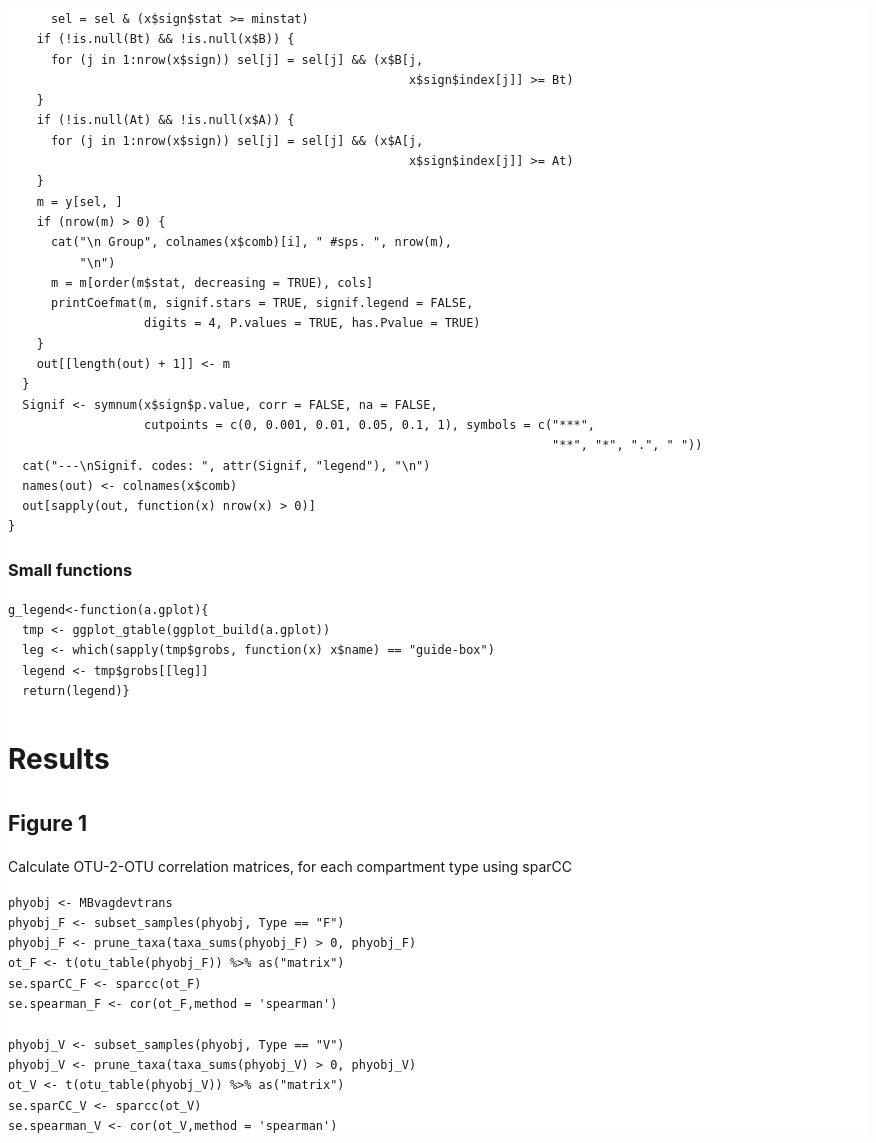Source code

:           sel = sel & (x$sign$stat >= minstat)
        if (!is.null(Bt) && !is.null(x$B)) {
          for (j in 1:nrow(x$sign)) sel[j] = sel[j] && (x$B[j, 
                                                            x$sign$index[j]] >= Bt)
        }
        if (!is.null(At) && !is.null(x$A)) {
          for (j in 1:nrow(x$sign)) sel[j] = sel[j] && (x$A[j, 
                                                            x$sign$index[j]] >= At)
        }
        m = y[sel, ]
        if (nrow(m) > 0) {
          cat("\n Group", colnames(x$comb)[i], " #sps. ", nrow(m), 
              "\n")
          m = m[order(m$stat, decreasing = TRUE), cols]
          printCoefmat(m, signif.stars = TRUE, signif.legend = FALSE, 
                       digits = 4, P.values = TRUE, has.Pvalue = TRUE)
        }
        out[[length(out) + 1]] <- m
      }
      Signif <- symnum(x$sign$p.value, corr = FALSE, na = FALSE, 
                       cutpoints = c(0, 0.001, 0.01, 0.05, 0.1, 1), symbols = c("***", 
                                                                                "**", "*", ".", " "))
      cat("---\nSignif. codes: ", attr(Signif, "legend"), "\n")
      names(out) <- colnames(x$comb)
      out[sapply(out, function(x) nrow(x) > 0)]
    }

### Small functions

    g_legend<-function(a.gplot){ 
      tmp <- ggplot_gtable(ggplot_build(a.gplot)) 
      leg <- which(sapply(tmp$grobs, function(x) x$name) == "guide-box") 
      legend <- tmp$grobs[[leg]] 
      return(legend)} 

Results
=======

Figure 1
--------

Calculate OTU-2-OTU correlation matrices, for each compartment type
using sparCC

    phyobj <- MBvagdevtrans
    phyobj_F <- subset_samples(phyobj, Type == "F")
    phyobj_F <- prune_taxa(taxa_sums(phyobj_F) > 0, phyobj_F)
    ot_F <- t(otu_table(phyobj_F)) %>% as("matrix")
    se.sparCC_F <- sparcc(ot_F) 
    se.spearman_F <- cor(ot_F,method = 'spearman')

    phyobj_V <- subset_samples(phyobj, Type == "V")
    phyobj_V <- prune_taxa(taxa_sums(phyobj_V) > 0, phyobj_V)
    ot_V <- t(otu_table(phyobj_V)) %>% as("matrix")
    se.sparCC_V <- sparcc(ot_V) 
    se.spearman_V <- cor(ot_V,method = 'spearman')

### AIM OF THE EXERCISE
With the pictures left out, write out all of the data exactly.

### ANSWER FOR THIS EXERCISE
Source code

:           sel = sel & (x$sign$stat >= minstat)
        if (!is.null(Bt) && !is.null(x$B)) {
          for (j in 1:nrow(x$sign)) sel[j] = sel[j] && (x$B[j, 
                                                            x$sign$index[j]] >= Bt)
        }
        if (!is.null(At) && !is.null(x$A)) {
          for (j in 1:nrow(x$sign)) sel[j] = sel[j] && (x$A[j, 
                                                            x$sign$index[j]] >= At)
        }
        m = y[sel, ]
        if (nrow(m) > 0) {
          cat("\n Group", colnames(x$comb)[i], " #sps. ", nrow(m), 
              "\n")
          m = m[order(m$stat, decreasing = TRUE), cols]
          printCoefmat(m, signif.stars = TRUE, signif.legend = FALSE, 
                       digits = 4, P.values = TRUE, has.Pvalue = TRUE)
        }
        out[[length(out) + 1]] <- m
      }
      Signif <- symnum(x$sign$p.value, corr = FALSE, na = FALSE, 
                       cutpoints = c(0, 0.001, 0.01, 0.05, 0.1, 1), symbols = c("***", 
                                                                                "**", "*", ".", " "))
      cat("---\nSignif. codes: ", attr(Signif, "legend"), "\n")
      names(out) <- colnames(x$comb)
      out[sapply(out, function(x) nrow(x) > 0)]
    }

### Small functions

    g_legend<-function(a.gplot){ 
      tmp <- ggplot_gtable(ggplot_build(a.gplot)) 
      leg <- which(sapply(tmp$grobs, function(x) x$name) == "guide-box") 
      legend <- tmp$grobs[[leg]] 
      return(legend)} 

Results
=======

Figure 1
--------

Calculate OTU-2-OTU correlation matrices, for each compartment type
using sparCC

    phyobj <- MBvagdevtrans
    phyobj_F <- subset_samples(phyobj, Type == "F")
    phyobj_F <- prune_taxa(taxa_sums(phyobj_F) > 0, phyobj_F)
    ot_F <- t(otu_table(phyobj_F)) %>% as("matrix")
    se.sparCC_F <- sparcc(ot_F) 
    se.spearman_F <- cor(ot_F,method = 'spearman')

    phyobj_V <- subset_samples(phyobj, Type == "V")
    phyobj_V <- prune_taxa(taxa_sums(phyobj_V) > 0, phyobj_V)
    ot_V <- t(otu_table(phyobj_V)) %>% as("matrix")
    se.sparCC_V <- sparcc(ot_V) 
    se.spearman_V <- cor(ot_V,method = 'spearman')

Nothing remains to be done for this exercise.